▶ Work request
Find the line with "global pandemic affecting" in the entries below. Repeat it, every following line, and the line with "eat it is important to continually suppo", exactly and with nothing added.

▶ Source material
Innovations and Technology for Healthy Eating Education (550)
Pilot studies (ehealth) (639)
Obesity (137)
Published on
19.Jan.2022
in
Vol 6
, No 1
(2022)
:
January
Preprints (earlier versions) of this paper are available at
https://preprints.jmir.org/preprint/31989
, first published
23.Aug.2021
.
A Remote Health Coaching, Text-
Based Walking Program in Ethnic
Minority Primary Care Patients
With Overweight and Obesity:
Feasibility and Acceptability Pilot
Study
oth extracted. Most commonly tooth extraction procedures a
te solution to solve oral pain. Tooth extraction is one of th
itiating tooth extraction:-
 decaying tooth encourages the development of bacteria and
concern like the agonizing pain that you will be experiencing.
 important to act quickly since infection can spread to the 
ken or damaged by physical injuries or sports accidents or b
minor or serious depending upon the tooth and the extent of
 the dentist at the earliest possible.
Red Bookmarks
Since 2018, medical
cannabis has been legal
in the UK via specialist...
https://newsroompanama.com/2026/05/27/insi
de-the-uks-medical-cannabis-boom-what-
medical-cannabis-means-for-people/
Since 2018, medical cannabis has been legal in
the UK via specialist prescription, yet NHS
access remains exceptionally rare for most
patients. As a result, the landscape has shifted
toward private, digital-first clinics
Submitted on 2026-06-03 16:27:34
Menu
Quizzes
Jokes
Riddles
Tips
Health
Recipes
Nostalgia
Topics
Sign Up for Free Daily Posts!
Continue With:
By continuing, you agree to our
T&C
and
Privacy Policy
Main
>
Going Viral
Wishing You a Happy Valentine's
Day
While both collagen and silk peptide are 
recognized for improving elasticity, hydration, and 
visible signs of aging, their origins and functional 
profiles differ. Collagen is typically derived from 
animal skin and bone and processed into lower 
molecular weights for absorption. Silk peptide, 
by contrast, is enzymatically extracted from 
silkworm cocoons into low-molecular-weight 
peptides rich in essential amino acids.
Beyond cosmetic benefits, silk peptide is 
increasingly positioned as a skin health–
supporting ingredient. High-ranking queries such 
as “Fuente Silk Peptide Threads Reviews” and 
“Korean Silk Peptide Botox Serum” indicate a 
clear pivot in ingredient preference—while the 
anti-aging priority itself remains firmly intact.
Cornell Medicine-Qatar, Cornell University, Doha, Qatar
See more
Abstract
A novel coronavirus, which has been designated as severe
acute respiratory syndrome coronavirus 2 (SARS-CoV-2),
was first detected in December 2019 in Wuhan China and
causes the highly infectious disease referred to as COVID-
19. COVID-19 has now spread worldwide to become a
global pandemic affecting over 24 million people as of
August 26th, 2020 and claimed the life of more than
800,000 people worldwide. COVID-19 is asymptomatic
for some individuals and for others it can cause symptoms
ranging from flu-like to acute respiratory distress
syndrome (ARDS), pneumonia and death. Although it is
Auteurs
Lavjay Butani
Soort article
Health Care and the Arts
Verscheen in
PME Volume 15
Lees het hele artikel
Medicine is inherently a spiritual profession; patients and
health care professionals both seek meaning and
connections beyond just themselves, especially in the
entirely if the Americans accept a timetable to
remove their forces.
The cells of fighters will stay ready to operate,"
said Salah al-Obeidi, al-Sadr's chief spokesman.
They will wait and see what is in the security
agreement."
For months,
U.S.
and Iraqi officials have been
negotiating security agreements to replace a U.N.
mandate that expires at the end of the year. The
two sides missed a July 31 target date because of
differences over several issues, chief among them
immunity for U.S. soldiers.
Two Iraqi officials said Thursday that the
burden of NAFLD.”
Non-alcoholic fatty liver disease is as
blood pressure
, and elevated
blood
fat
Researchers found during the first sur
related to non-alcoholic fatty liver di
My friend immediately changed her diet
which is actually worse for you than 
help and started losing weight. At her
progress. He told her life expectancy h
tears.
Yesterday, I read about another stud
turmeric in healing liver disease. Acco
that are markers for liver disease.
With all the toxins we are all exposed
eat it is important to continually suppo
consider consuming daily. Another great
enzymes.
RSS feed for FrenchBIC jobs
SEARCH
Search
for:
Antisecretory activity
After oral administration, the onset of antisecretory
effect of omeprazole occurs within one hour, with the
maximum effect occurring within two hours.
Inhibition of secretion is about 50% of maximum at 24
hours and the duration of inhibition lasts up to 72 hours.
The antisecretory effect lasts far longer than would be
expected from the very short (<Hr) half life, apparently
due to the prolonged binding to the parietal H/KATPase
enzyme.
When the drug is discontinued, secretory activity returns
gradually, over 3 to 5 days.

▶ Reply to the task
global pandemic affecting over 24 million people as of
August 26th, 2020 and claimed the life of more than
800,000 people worldwide. COVID-19 is asymptomatic
for some individuals and for others it can cause symptoms
ranging from flu-like to acute respiratory distress
syndrome (ARDS), pneumonia and death. Although it is
Auteurs
Lavjay Butani
Soort article
Health Care and the Arts
Verscheen in
PME Volume 15
Lees het hele artikel
Medicine is inherently a spiritual profession; patients and
health care professionals both seek meaning and
connections beyond just themselves, especially in the
entirely if the Americans accept a timetable to
remove their forces.
The cells of fighters will stay ready to operate,"
said Salah al-Obeidi, al-Sadr's chief spokesman.
They will wait and see what is in the security
agreement."
For months,
U.S.
and Iraqi officials have been
negotiating security agreements to replace a U.N.
mandate that expires at the end of the year. The
two sides missed a July 31 target date because of
differences over several issues, chief among them
immunity for U.S. soldiers.
Two Iraqi officials said Thursday that the
burden of NAFLD.”
Non-alcoholic fatty liver disease is as
blood pressure
, and elevated
blood
fat
Researchers found during the first sur
related to non-alcoholic fatty liver di
My friend immediately changed her diet
which is actually worse for you than 
help and started losing weight. At her
progress. He told her life expectancy h
tears.
Yesterday, I read about another stud
turmeric in healing liver disease. Acco
that are markers for liver disease.
With all the toxins we are all exposed
eat it is important to continually suppo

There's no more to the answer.